Categorical features were encoded using an Ordinal Encoding method, which assigned numerical values to categories based on a predefined order. This method ensured that the encoding reflected natural or domain-specific hierarchies within the data. The following are examples of the encoding applied:
Gender: “Boy” was encoded as 0, and “Girl” as 1.
Age: Categories ranged from “1–5” (0) to “26–30” (5).
Financial Condition: Encoded as “Poor” (0), “Mid” (1), and “Rich” (2).
Adaptivity Level: Encoded as “High” (0), “Low” (1), and “Moderate” (2).
To address the imbalance in the “Adaptivity Level” target variable, the Synthetic Minority Oversampling Technique (SMOTE) was applied. This method generates synthetic samples for the minority classes to create a balanced dataset. After applying SMOTE, each class had an equal number of 625 instances, ensuring that the model was not biased toward the majority class. The balancing improved the dataset’s representativeness and enhanced the predictive performance of the models.
3.2. ML and DL Models
The analysis included several machine learning (ML) and deep learning (DL) models, each with its unique characteristics and strengths:
Multinomial Logistic Regression: This linear model serves as a baseline classifier for multiclass problems. While it demonstrated moderate accuracy, its simplicity makes it suitable for understanding linear separability in the data.
Decision Tree: This interpretable model creates decision boundaries based on feature splits. It showed high accuracy, demonstrating its ability to capture complex feature interactions.
Random Forest: An ensemble of decision trees, this model mitigates overfitting and improves generalization, achieving strong performance in accuracy and F1-score.
K-Nearest Neighbors (KNN): This non-parametric method classifies based on proximity to labeled instances in the feature space. It performed well, balancing simplicity and effectiveness.
XGBoost: A gradient-boosted decision tree model, XGBoost demonstrated robust performance by optimizing for speed and accuracy, especially in handling tabular data.
Gradient Boosting: Similar to XGBoost, this ensemble method incrementally builds models to minimize errors, yielding competitive results.
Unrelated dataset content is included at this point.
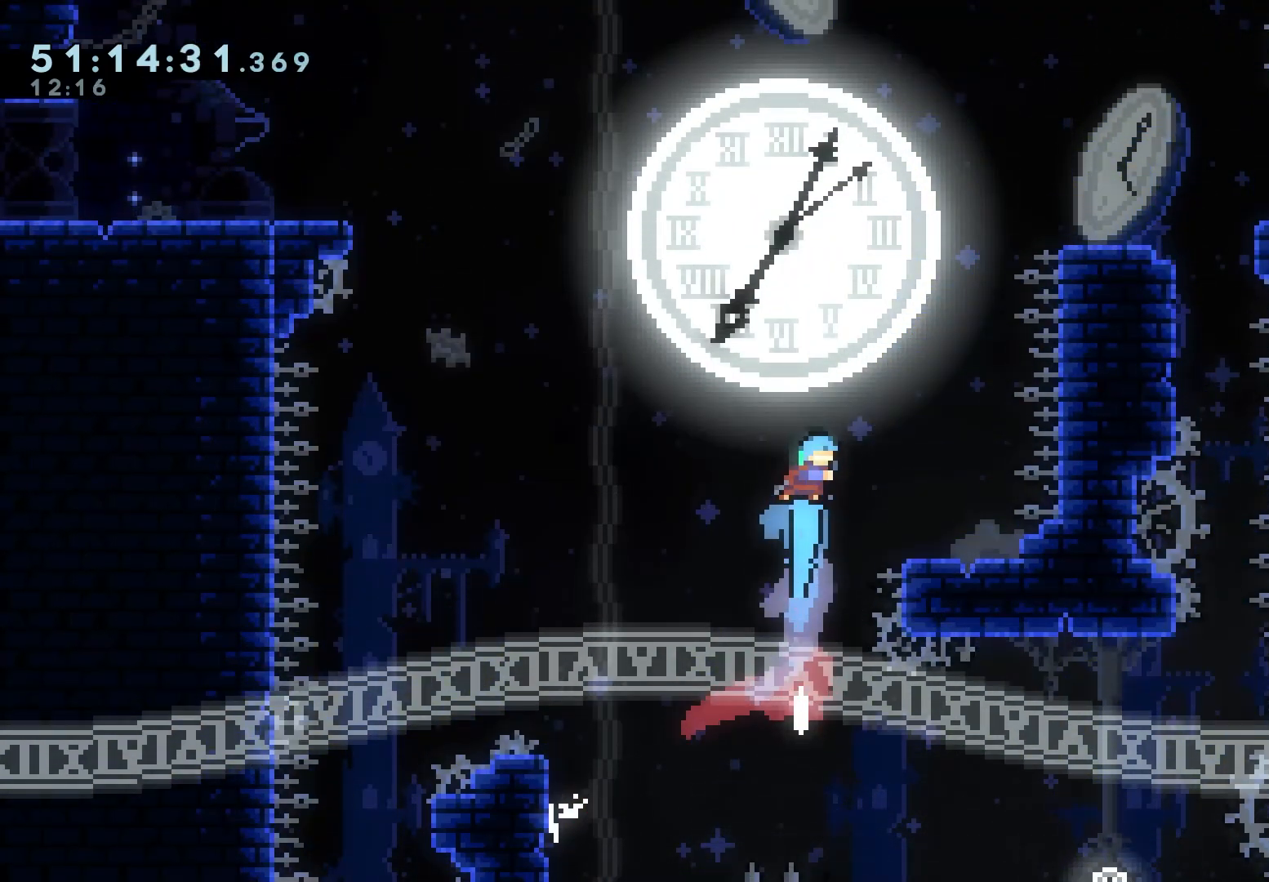
{"keys": ["grab", "jump"], "events": [[283, "right", "up"], [317, "jump", "down"]]}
Gaussian Naïve Bayes: Based on Bayes’ theorem, this probabilistic model performed modestly due to its strong feature independence assumption.
Support Vector Machine (SVM): This algorithm creates hyperplanes for classification in high-dimensional spaces. It achieved moderate accuracy, highlighting its suitability for linearly separable data.
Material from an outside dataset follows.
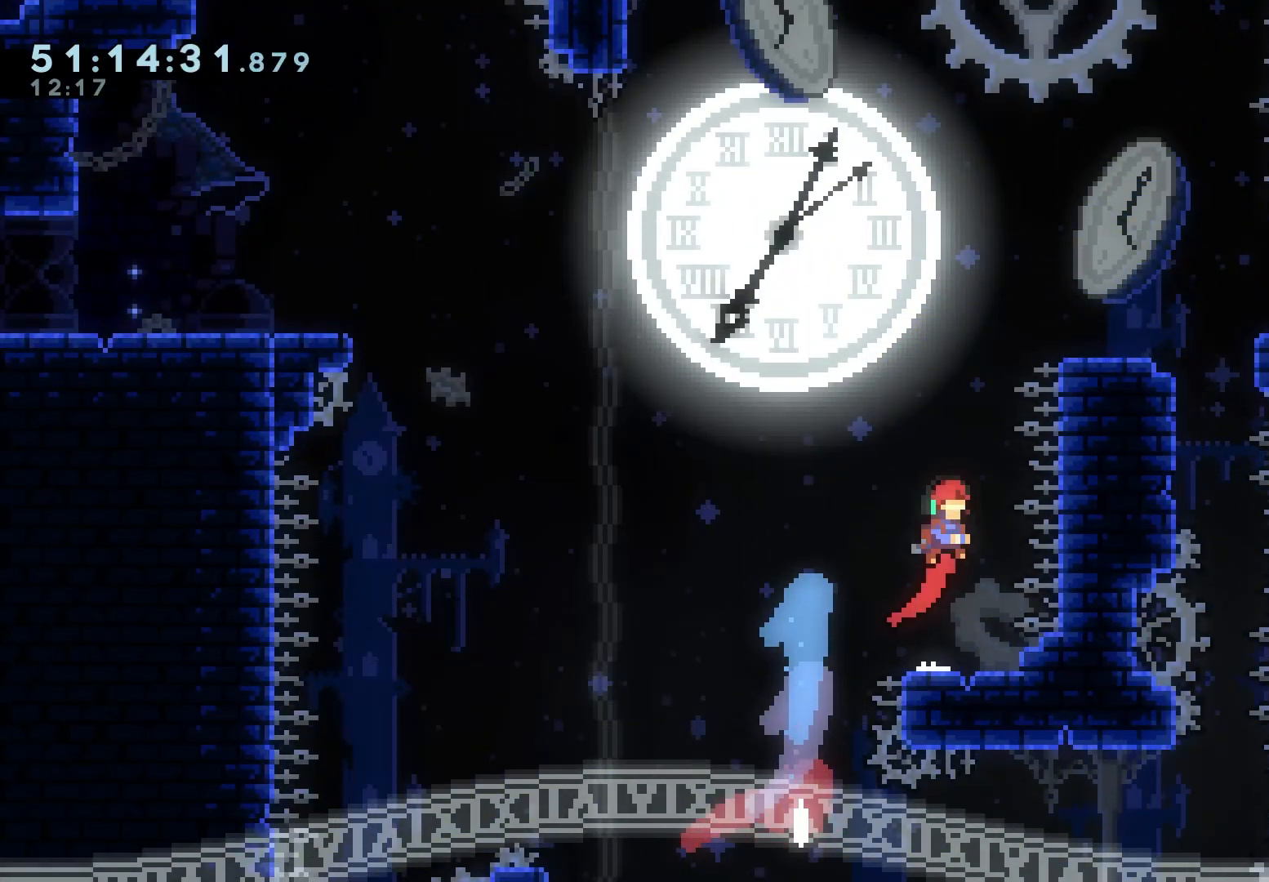
{"keys": ["dash", "grab", "right"], "events": [[33, "up", "down"], [67, "jump", "up"], [133, "dash", "down"], [233, "right", "down"], [267, "up", "up"]]}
AdaBoost: This adaptive boosting algorithm combines weak classifiers to form a strong learner. Its moderate performance reflects its sensitivity to noise in the data.
CatBoost: A gradient boosting algorithm designed for categorical data, CatBoost delivered strong results, emphasizing its suitability for datasets with mixed feature types.
Artificial Neural Network (ANN): This deep learning model captures non-linear patterns in the data, showing competitive performance. Its ability to model complex relationships makes it a versatile choice.
3.3. Proposed Ensemble Model
The proposed ensemble model is designed to leverage the strengths of multiple machine learning classifiers, combining their predictions using a soft voting mechanism to achieve robust and accurate results. By integrating diverse algorithms, the model capitalizes on their complementary strengths and reduces the risk of overfitting or underfitting. This section details the architecture, components, and configuration of the proposed model.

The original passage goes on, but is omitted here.